The number of people affected with the disease may be nearly 800,000, double what U.N. officials predicted, BBC reports.

The bacterial disease causes severe diarrhea and vomiting and can be life-threatening if left untreated as it can lead to severe dehydration. It is spread from person-to-person through contaminated food and water.

About 150,000 people contracted cholera and 3,500 died in Haiti between October and December 2010. U.N. health officials expected the number of infected at this time to be about 400,000. But researchers from the University of California, San Francisco, say the number is likely to be double that.

The new calculations take into consideration factors such as what water supplies have been contaminated, existing disease trends and the community's immunity level, MSN Health reports.

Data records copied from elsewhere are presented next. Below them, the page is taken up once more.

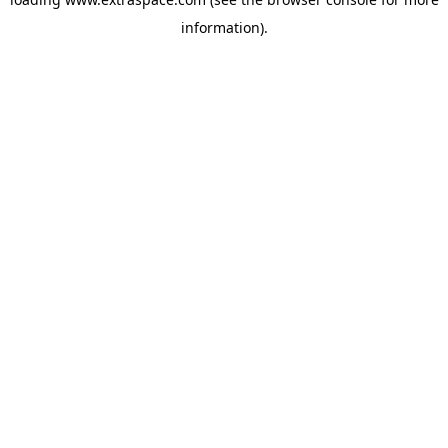
information)
.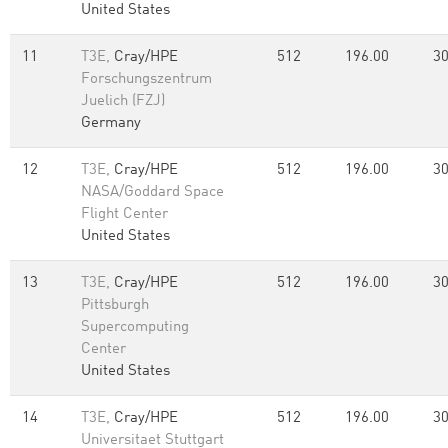
United States
11
T3E,
Cray/HPE
512
196.00
30
Forschungszentrum
Juelich (FZJ)
Germany
12
T3E,
Cray/HPE
512
196.00
30
NASA/Goddard Space
Flight Center
United States
13
T3E,
Cray/HPE
512
196.00
30
Pittsburgh
Supercomputing
Center
United States
14
T3E,
Cray/HPE
512
196.00
30
Universitaet Stuttgart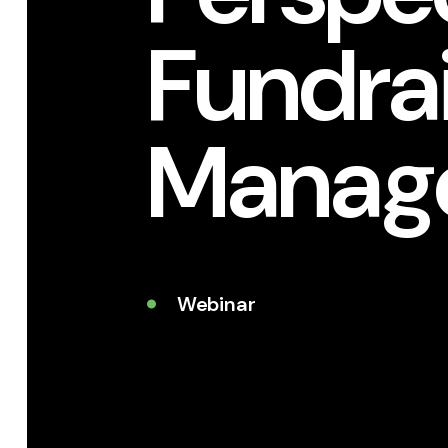
Fundrai
Manag
Webinar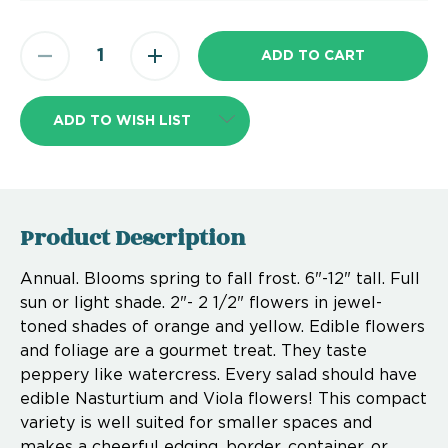
ADD TO WISH LIST
Product Description
Annual. Blooms spring to fall frost. 6"-12" tall. Full
sun or light shade. 2"- 2 1/2" flowers in jewel-
toned shades of orange and yellow. Edible flowers
and foliage are a gourmet treat. They taste
peppery like watercress. Every salad should have
edible Nasturtium and Viola flowers! This compact
variety is well suited for smaller spaces and
makes a cheerful edging, border, container, or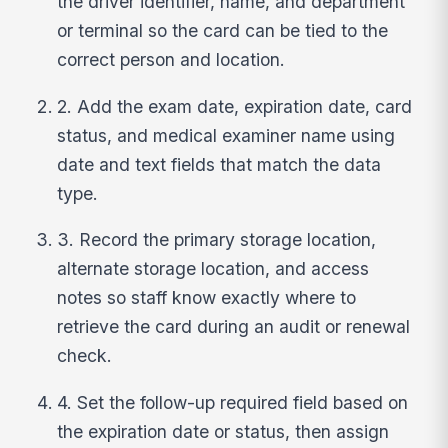
the driver identifier, name, and department
or terminal so the card can be tied to the
correct person and location.
2. Add the exam date, expiration date, card
status, and medical examiner name using
date and text fields that match the data
type.
3. Record the primary storage location,
alternate storage location, and access
notes so staff know exactly where to
retrieve the card during an audit or renewal
check.
4. Set the follow-up required field based on
the expiration date or status, then assign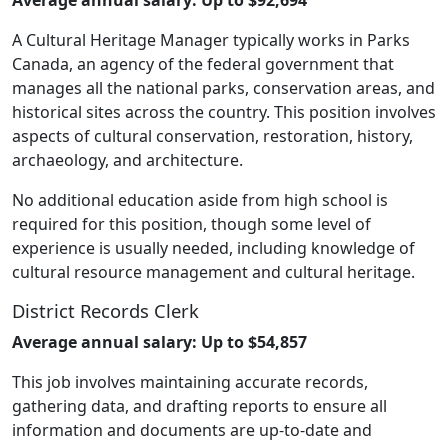
A Cultural Heritage Manager typically works in Parks
Canada, an agency of the federal government that
manages all the national parks, conservation areas, and
historical sites across the country. This position involves
aspects of cultural conservation, restoration, history,
archaeology, and architecture.
No additional education aside from high school is
required for this position, though some level of
experience is usually needed, including knowledge of
cultural resource management and cultural heritage.
District Records Clerk
Average annual salary: Up to $54,857
This job involves maintaining accurate records,
gathering data, and drafting reports to ensure all
information and documents are up-to-date and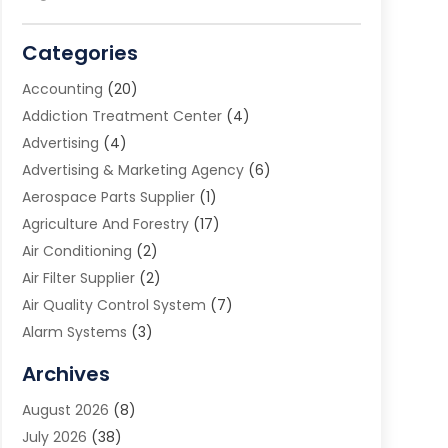
Categories
Accounting
(20)
Addiction Treatment Center
(4)
Advertising
(4)
Advertising & Marketing Agency
(6)
Aerospace Parts Supplier
(1)
Agriculture And Forestry
(17)
Air Conditioning
(2)
Air Filter Supplier
(2)
Air Quality Control System
(7)
Alarm Systems
(3)
Allergy Doctor
(1)
Archives
Animal Removal
(2)
August 2026
(8)
App Development
(1)
July 2026
(38)
Appliance Repair Service
(20)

"The epidemic is not likely to be short-term," Dr. Sanjay Basu, a UCSF medical resident, said in a university news release. "It is going to be larger than predicted in terms of sheer numbers and will last far longer than the initial projections."

The discrepancy is important because the calculated prediction determines the allocation of resources by the United Nations to combat the disease, according to the authors of the study.

The researchers' study, which uses a mathematical model of the epidemic to make future projections, was published March 16 in the Lancet.

A cholera epidemic hit Haiti after last year's devastating earthquake. The disease had not been found in the country for more than a century.